TO DO: Keep the wording of every entry exactly as it is while leaving the pictures out of your copy.

** Opening EXERCISE MATERIAL block **

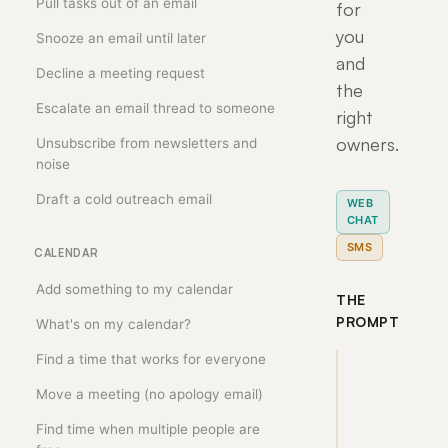
Pull tasks out of an email
for
you
Snooze an email until later
and
Decline a meeting request
the
Escalate an email thread to someone
right
owners.
Unsubscribe from newsletters and
noise
Draft a cold outreach email
WEB
CHAT
SMS
CALENDAR
Add something to my calendar
THE
PROMPT
What's on my calendar?
Find a time that works for everyone
Turn 
Move a meeting (no apology email)
the 
notes 
Find time when multiple people are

** Closing EXERCISE MATERIAL block **

OUTPUT FOR THIS EXERCISE:
Pull tasks out of an email
for
you
Snooze an email until later
and
Decline a meeting request
the
Escalate an email thread to someone
right
owners.
Unsubscribe from newsletters and
noise
Draft a cold outreach email
WEB
CHAT
SMS
CALENDAR
Add something to my calendar
THE
PROMPT
What's on my calendar?
Find a time that works for everyone
Turn 
Move a meeting (no apology email)
the 
notes 
Find time when multiple people are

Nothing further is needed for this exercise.